Los que se quedan (The Holdovers) – Crítica de la película
Historias de Navidad hay muchas. Están las típicas comedias románticas que llegan a streaming cada fin de año, las propuestas animadas con grandes mensajes, y las que abordan la festividad desde el mayor optimismo. Pero también podemos encontrar, en algunas ocasiones, propuestas donde la Navidad es sólo un punto de partida para hablar de algo más profundo. Algo con lo que todos se pueden identificar. En su nueva película, Los que se quedan, el director Alexander Payne (Entre copas, Los descendientes) utiliza los árboles, la decoración navideña y la nieve para ahondar en tres almas rotas que comparten muchas cosas entre sí. Y no son precisamente las más agradables.
Paul Hunham es un profesor bastante enojón y estricto de un prestigioso colegio americano. Para su mala suerte, debe pasar las vacaciones de Navidad dentro del campus. ¿Su misión? Hacerse cargo de los estudiantes que, por diversas razones, no pueden estar con su familia en esas fechas. La convivencia lo llevará a pasar más tiempo del que quisiera con Angus Tully, un inteligente y problemático joven que vive sus propios traumas; pero también con Mary Lamb, la jefa de cocina del colegio que recientemente perdió un hijo en la guerra de Vietnam.
Desde la aparición de los créditos iniciales, Alexander Payne deja en claro el tipo de película que estamos viendo: un ejercicio clásico y melancólico, pero no por eso menos interesante, sobre tres personajes rotos. Tres seres que, con la Navidad exaltando sus emociones, deben convivir y compartir su miseria para no hundirse aún más. Puede que, en primera instancia, esa descripción los haga ver Los que se quedan como una película oscura y depresiva, pero en realidad hay una importante dosis de comedia que aterriza a la perfección. Su brillante ejecución hace que esta película, poco a poco, se convierta en un rayo de luz para todo tipo de espectador.
En manos de un actor mediocre, el profesor Hunham podría ser molesto e incluso un cliché andante. Pero lo que hace Paul Giamatti con él es simplemente una maravilla. Sí, en ocasiones grita o es más expresivo de lo necesario, pero una vez que se revela cuál es su frustración con la vida, todo encaja de gran manera.
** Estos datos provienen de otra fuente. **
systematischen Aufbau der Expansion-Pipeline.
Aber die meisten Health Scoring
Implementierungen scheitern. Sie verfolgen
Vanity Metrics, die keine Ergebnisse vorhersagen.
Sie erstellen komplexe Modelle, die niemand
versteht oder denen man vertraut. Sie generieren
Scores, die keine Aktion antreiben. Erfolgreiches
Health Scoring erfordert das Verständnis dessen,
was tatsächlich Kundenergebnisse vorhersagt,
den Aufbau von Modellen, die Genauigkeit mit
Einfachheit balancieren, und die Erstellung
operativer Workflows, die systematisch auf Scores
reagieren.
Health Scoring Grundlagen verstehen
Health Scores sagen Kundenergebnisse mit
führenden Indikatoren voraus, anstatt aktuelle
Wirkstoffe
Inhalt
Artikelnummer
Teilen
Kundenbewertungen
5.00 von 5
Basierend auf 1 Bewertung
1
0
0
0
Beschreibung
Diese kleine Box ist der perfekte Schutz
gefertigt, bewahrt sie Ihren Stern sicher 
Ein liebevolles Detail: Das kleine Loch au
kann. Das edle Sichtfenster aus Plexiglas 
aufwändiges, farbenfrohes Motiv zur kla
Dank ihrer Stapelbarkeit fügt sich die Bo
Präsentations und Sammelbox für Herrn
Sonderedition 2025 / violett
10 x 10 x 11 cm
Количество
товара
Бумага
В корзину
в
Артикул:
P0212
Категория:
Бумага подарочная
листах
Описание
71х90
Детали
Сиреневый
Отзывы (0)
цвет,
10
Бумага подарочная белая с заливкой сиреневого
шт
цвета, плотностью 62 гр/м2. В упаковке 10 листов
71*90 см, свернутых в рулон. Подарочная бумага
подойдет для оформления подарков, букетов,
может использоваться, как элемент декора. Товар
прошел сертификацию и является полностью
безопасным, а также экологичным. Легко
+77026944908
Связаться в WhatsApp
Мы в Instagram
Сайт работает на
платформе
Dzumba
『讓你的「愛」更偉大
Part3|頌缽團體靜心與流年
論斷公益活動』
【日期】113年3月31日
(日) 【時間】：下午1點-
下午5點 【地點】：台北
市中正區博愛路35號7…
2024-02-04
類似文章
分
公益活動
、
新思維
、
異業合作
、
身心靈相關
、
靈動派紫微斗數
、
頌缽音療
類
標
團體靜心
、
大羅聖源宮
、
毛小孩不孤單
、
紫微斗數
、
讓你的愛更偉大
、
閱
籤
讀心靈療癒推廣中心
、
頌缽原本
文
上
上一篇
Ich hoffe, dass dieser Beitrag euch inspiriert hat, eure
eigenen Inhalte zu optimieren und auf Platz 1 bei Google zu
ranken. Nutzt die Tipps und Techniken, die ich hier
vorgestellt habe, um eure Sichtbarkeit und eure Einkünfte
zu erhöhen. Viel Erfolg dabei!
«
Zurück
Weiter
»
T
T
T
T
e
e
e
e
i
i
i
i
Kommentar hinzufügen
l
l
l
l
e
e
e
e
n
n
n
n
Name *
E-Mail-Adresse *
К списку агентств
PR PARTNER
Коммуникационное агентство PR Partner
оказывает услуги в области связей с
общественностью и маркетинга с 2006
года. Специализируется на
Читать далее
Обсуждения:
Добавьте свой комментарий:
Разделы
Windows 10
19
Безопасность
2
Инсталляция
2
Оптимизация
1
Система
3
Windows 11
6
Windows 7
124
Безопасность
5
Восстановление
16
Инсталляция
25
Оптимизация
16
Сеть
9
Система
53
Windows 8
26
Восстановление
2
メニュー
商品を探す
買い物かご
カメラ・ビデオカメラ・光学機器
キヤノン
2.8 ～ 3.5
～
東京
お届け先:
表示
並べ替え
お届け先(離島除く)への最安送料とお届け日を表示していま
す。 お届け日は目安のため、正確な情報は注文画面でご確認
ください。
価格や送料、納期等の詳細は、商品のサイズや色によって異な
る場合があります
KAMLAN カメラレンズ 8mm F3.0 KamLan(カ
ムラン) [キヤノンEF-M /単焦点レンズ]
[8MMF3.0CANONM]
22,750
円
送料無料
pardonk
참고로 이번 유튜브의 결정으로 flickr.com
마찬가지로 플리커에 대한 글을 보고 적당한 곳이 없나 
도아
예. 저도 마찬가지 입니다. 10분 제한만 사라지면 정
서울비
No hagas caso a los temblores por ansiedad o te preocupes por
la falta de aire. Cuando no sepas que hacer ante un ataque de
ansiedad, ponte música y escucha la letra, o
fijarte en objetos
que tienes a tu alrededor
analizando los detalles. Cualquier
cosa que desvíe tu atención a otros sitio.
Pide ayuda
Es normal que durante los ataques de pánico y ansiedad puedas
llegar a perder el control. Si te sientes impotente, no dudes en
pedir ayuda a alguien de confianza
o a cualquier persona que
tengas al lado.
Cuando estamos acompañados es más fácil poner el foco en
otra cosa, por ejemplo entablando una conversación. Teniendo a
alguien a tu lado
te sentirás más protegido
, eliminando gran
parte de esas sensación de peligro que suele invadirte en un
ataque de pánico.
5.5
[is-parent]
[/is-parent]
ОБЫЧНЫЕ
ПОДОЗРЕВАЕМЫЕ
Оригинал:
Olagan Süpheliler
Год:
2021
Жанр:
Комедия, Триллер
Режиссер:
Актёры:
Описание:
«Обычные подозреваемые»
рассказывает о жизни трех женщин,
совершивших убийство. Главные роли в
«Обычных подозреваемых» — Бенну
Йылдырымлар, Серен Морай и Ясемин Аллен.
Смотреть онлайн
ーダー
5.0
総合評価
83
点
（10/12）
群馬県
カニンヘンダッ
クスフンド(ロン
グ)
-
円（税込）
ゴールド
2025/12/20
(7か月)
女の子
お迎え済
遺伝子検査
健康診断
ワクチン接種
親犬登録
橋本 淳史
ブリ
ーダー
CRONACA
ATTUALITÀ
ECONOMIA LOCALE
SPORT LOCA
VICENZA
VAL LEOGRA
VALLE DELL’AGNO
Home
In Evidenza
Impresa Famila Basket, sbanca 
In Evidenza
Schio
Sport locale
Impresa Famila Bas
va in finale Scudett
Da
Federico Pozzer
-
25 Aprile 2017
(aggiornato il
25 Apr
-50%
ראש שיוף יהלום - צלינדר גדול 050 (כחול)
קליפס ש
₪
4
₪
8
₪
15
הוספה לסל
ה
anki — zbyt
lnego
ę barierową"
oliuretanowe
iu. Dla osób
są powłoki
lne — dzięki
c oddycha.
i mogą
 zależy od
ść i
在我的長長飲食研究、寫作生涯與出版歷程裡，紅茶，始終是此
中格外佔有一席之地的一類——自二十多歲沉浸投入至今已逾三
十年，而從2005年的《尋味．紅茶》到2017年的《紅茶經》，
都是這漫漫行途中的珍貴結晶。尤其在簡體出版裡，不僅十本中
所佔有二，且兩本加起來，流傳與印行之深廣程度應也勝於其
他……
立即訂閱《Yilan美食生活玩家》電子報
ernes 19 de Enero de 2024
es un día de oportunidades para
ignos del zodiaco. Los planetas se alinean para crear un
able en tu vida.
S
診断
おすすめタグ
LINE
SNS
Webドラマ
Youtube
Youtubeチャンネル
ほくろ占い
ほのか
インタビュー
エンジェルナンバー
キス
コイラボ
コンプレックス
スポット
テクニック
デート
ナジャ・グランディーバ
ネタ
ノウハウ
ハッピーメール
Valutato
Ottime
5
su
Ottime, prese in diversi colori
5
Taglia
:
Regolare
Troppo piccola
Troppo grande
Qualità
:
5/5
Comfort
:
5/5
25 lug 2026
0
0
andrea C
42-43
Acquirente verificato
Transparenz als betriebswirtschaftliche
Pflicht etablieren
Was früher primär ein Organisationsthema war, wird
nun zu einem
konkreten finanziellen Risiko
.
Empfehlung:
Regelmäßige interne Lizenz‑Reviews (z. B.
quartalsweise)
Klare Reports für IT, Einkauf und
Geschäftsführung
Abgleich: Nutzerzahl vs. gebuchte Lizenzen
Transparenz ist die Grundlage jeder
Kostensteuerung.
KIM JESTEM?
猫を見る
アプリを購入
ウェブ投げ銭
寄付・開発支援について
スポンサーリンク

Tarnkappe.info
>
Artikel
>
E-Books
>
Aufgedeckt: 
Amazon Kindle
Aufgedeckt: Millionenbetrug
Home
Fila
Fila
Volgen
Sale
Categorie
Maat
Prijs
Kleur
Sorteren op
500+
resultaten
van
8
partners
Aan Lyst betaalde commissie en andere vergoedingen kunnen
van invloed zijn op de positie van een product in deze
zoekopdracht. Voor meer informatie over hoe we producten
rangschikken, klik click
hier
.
Sus gestos, miradas y modulaciones vocales hacen que su trabajo sobresalga. Lo mismo puede ser un hombre gruñón que una inesperada figura paterna, y eso es algo que pocos actores pueden lograr de forma tan convincente como Giamatti. Cualquier premio de interpretación es merecido para reconocer a uno de los mejores profesores que ha dado el cine.
Da´Vine Joy Randolph carga con un personaje más complejo pero que, irónicamente, se muestra más contenido. Está presente en el colegio, trabaja sin parar todos los días, convive con sus compañeros y debe mostrar rigor en su labor. Pero hay un gran detalle con ella: no existe. Su Mary ha sufrido el dolor más grande que cualquier madre podría enfrentar. Y trabajar para decenas de jóvenes, que todo el tiempo le recuerdan al hijo que perdió, no le hacen la vida más sencilla. Randolph es la parte terrenal de la película, y su brillante interpretación demuestra que, ante el dolor, es complicado seguir. Pero a veces no queda otra opción, y vivir debe valer la pena.
Los que se quedan no sería lo mismo sin Dominic Sessa, quien aquí hace su debut como actor. Acudió al casting al mismo tiempo que estudiaba actuación, y venció a decenas de jóvenes en el proceso. Verlo en pantalla como Tully demuestra por qué fue la elección de Payne, pues su trabajo destaca de gran manera. En más de una escena logra darle gran réplica a Paul Giamatti con resultados sobresalientes. Se desenvuelve ante la cámara con naturalidad, tiene química con sus compañeros (sin importar su edad), y carga con el peso de importantes secuencias. Cuesta creer que sea su primera interpretación, pero no que tendrá una gran carrera en la industria.
Aunque se trata de una historia original escrita por David Hemingson, es imposible no pensar en aquellos clásicos donde la relación profesor-alumno marcó a más de uno. Hunham es uno de esos profesores que termina por dar más aprendizajes fuera del aula. Y ese tipo de enseñanzas terminan por quedarse no sólo en Tully, sino también en los espectadores. De mucho ayuda que la película esté situada a principios de los años 70, cuando no había ni rastro de la tecnología que hoy evita mucho contacto humano. Sin dicha herramienta, sin compañeros, pero con una gran pena a sus espaldas, los tres personajes principales se sienten irónicamente acorralados en la inmensidad del colegio.
Técnicamente, a la película no se le puede criticar algo. El diseño de producción, la fotografía y la música realmente hacen que el espectador entre en la época donde se desarrolla la historia. Mejor aún: Los que se quedan provoca una sensación de verdaderamente estar viendo una película de los 70, y eso se agradece. No hay una nostalgia artificial o un intento desesperado de apelar a lo retro para ganar el cariño de los espectadores. Sólo hay una historia de emociones humanas, personajes verosímiles, y un entorno que los lleva a lo más profundo para sacar lo mejor (y lo peor) de sí mismos. Una contundente prueba para quienes aún dudan que menos es más.
En tiempos de grandes franquicias, producciones pretenciosas e historias vistas hasta el cansancio, Los que se quedan es un tremendo remanso de paz. Y también un futuro clásico navideño como los que ya se extrañaban. Giamatti, Sessa y Randolph forman un trío perfecto que evidencia los efectos de la pérdida. Sin embargo, esto no sucede desde el resentimiento y la amargura, sino desde las ganas de salir adelante y encontrar un sentido a la vida. Si bien, no descubre el hilo negro (y tampoco tenía por qué hacerlo), Alexander Payne está de vuelta con una de sus mejores propuestas. Un relato que habla de amistad, solidaridad y el doloroso proceso de aceptar la realidad. Un relato que habla de las cosas que verdaderamente se quedan.